Few companies are as secretive about their plans and operations as Apple. The consumer electronics giant has even been known to use shell companies to apply for trademarks. And yet, Apple released details of its supply chain, including names of 97 percent of its vendors.

Apple has been issuing reports on supplier responsibility since 2007—years before the run of suicides at Foxconn, one of its main vendors. Apple management has done far more concrete work in exerting control than other companies in its industry. Still, one of the wealthiest, most effective companies in the world continues to run into problems. This latest report revealed that only 38 percent of its suppliers comply with its code stipulating that factory workers must not work more than 60 hours a week.

The good news is management at Apple has invested significant money into these reports and they show some of the big issues that could trip you up if you're considering outsourcing overseas. Here are some entries at the top of the company's list:

  • labor and human rights
  • worker health and safety
  • environmental impact
  • ethics
  • management systems

Of course worker health and safety are concerns. Not only is treating others right an ethical imperative, but from a pragmatic public relations view, bad treatment of workers leads to terrible press. Just ask Nike. In recent years, Apple has also felt the sting.

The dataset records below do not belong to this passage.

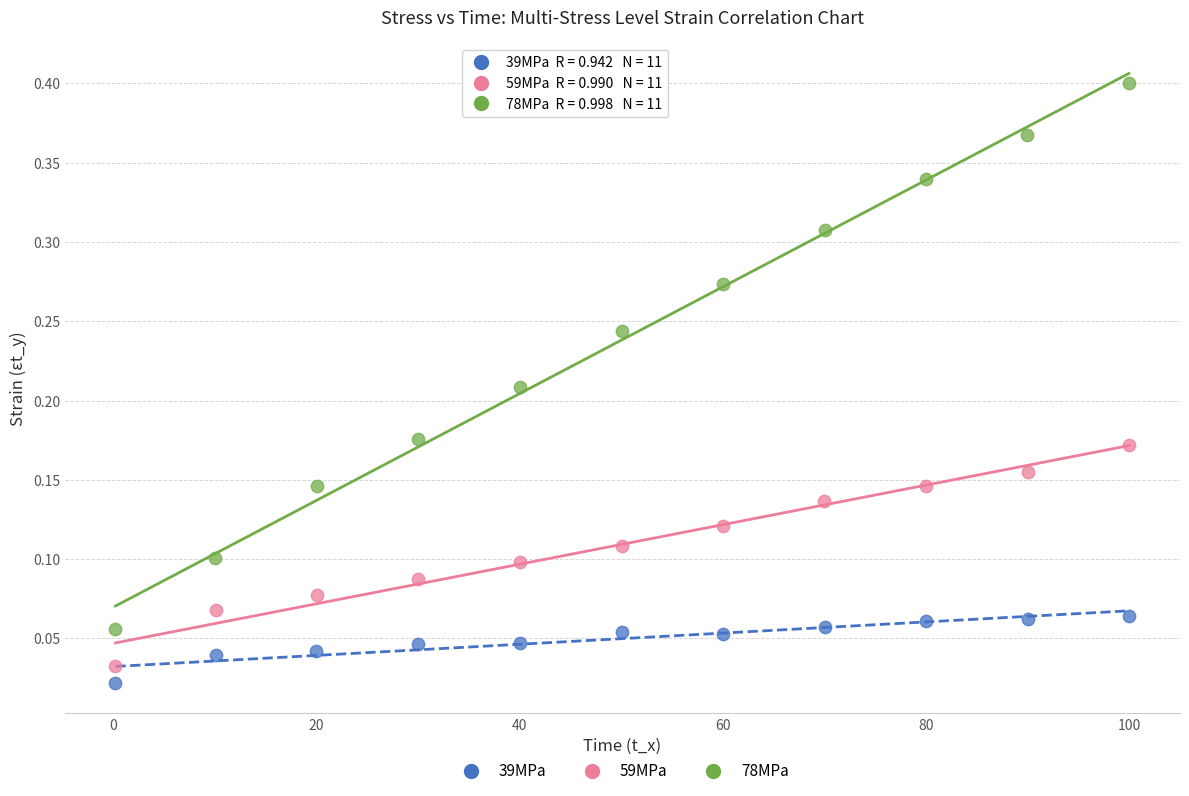

Which series reaches the maximum Y coordinate?

78MPa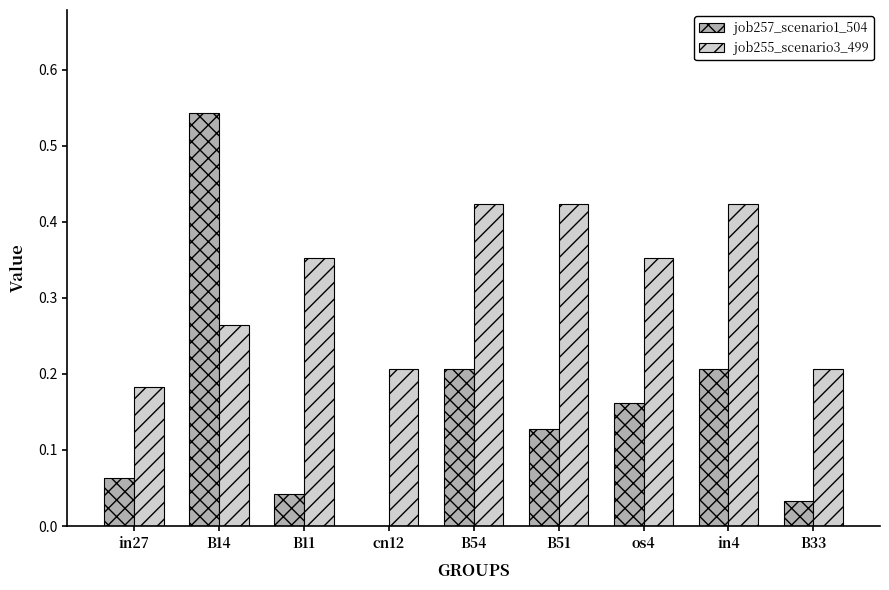

Does the chart contain stacked bars?

No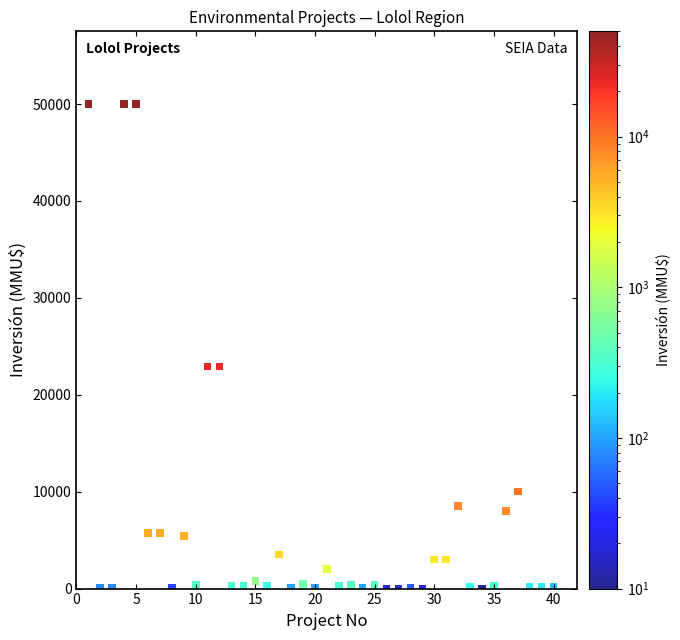

What is the range of X values (max minus min)?

39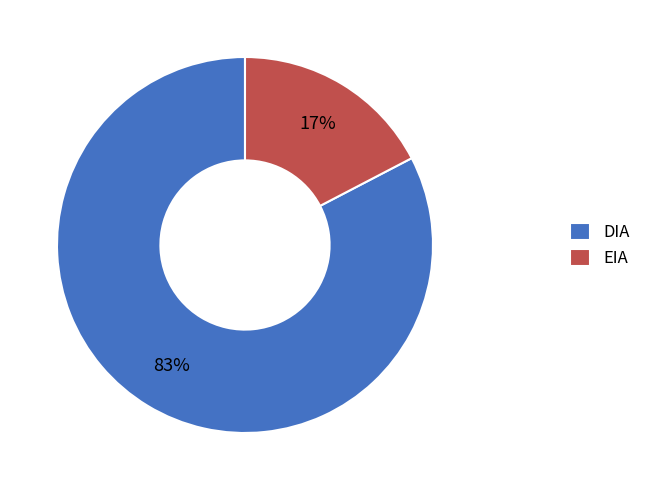

Is it true that DIA is 75% of the pie?

False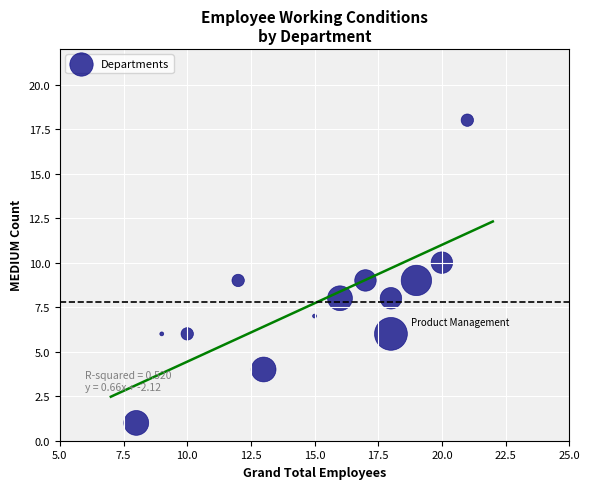

What is the range of X values (max minus min)?

13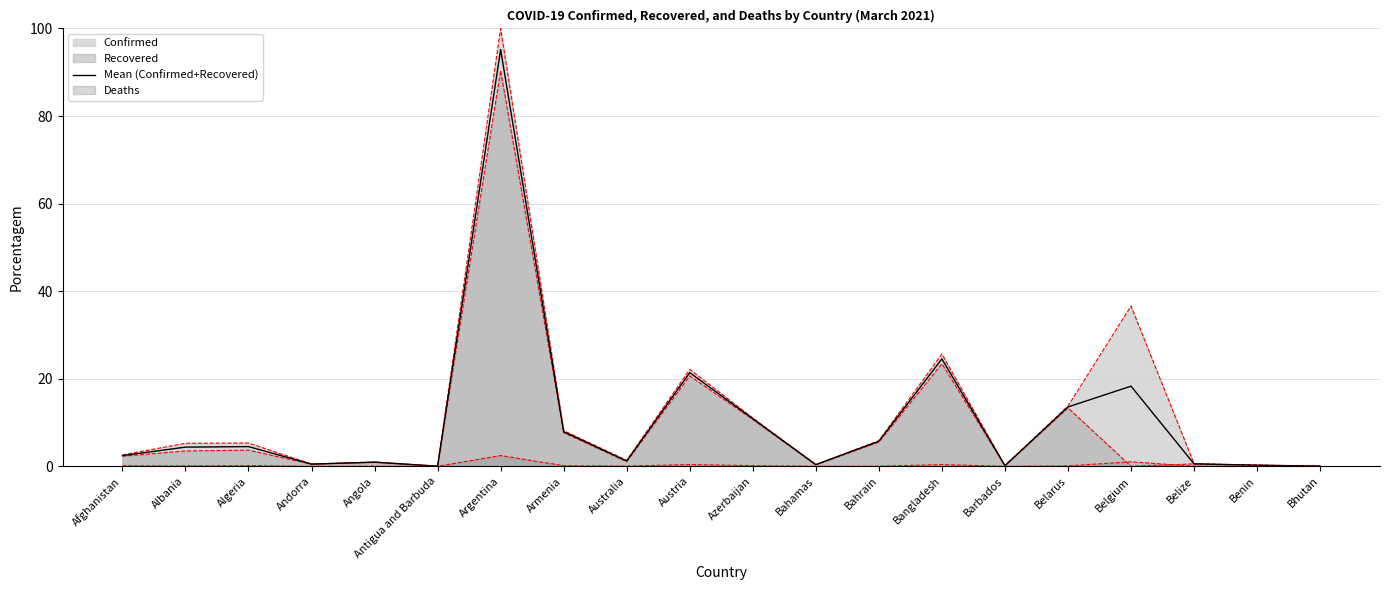

List the labels in order of value, largest first.

Argentina, Bangladesh, Austria, Belgium, Belarus, Azerbaijan, Armenia, Bahrain, Algeria, Albania, Afghanistan, Australia, Angola, Belize, Andorra, Bahamas, Benin, Barbados, Bhutan, Antigua and Barbuda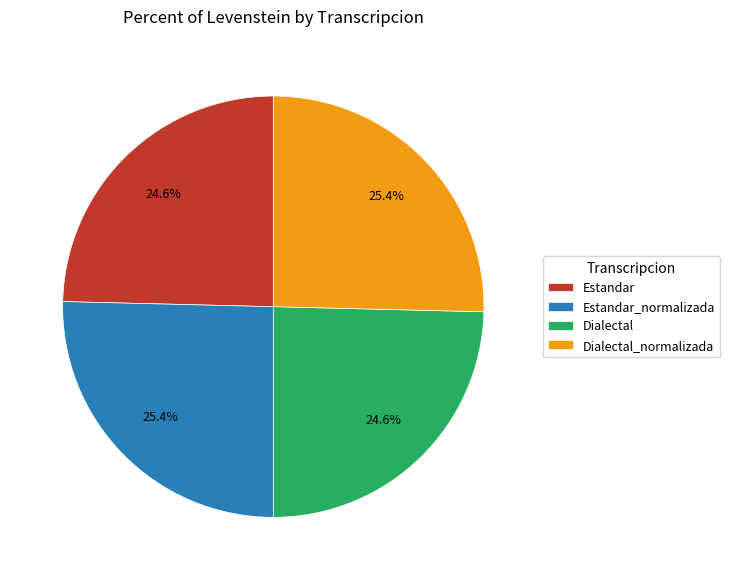

Is there any slice that represents more than half of the pie?

No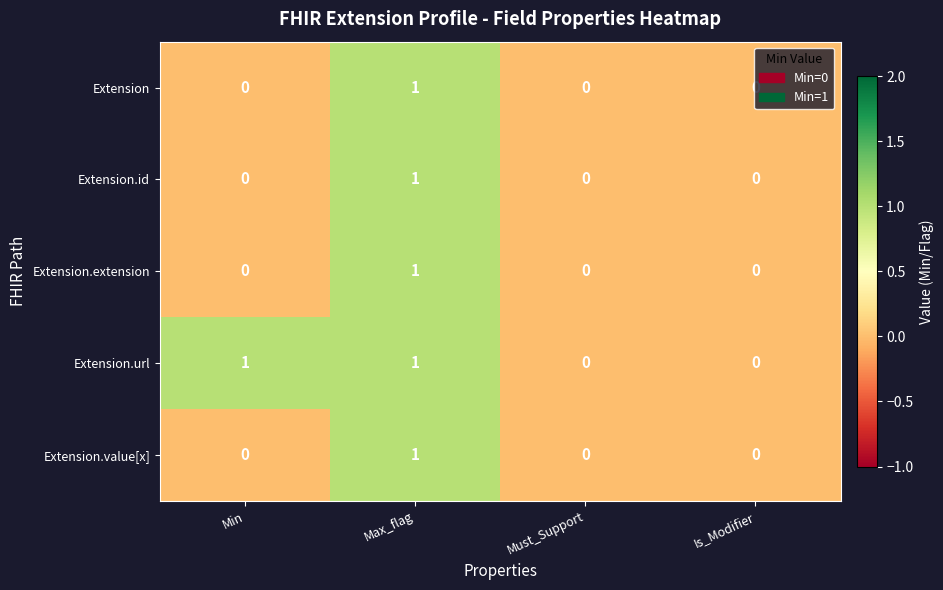

At which category is the sum across all series the highest?

Max_flag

Notice the other concerns a company must also have. Environmental impact is a concern that has spread around the world. Last year, Chinese environmental groups criticized Apple for being unresponsive and uncommunicative regarding questions about pollution and occupational health hazards. Other companies, such as HP and Samsung, received praise from the groups for their cooperation. The story wound up in the Financial Times. Talk about high-profile bad press.

Some of the other topics are not just the subject of political correctness; they provide evidence that a company has the operational wherewithal to deliver what it promises. Ethics are a concern because they are keys to good business partnerships. For example, Apple's auditors found some companies falsified records. If they do that regarding worker salaries or environmental practices, can you trust that they would do otherwise on product quality, specifications, or ship dates? Similarly, management systems that are developed enough to ensure compliance are also more likely to deliver the results that a western partner might need.

Apple's experiences and actions also show that outsourcing is a more complicated and potentially expensive issue than many companies think. Seemingly low prices on goods are fine, but if you haven't calculated the costs of ensuring that you get what you need from partners, you haven't seen the true cost of getting the bargain.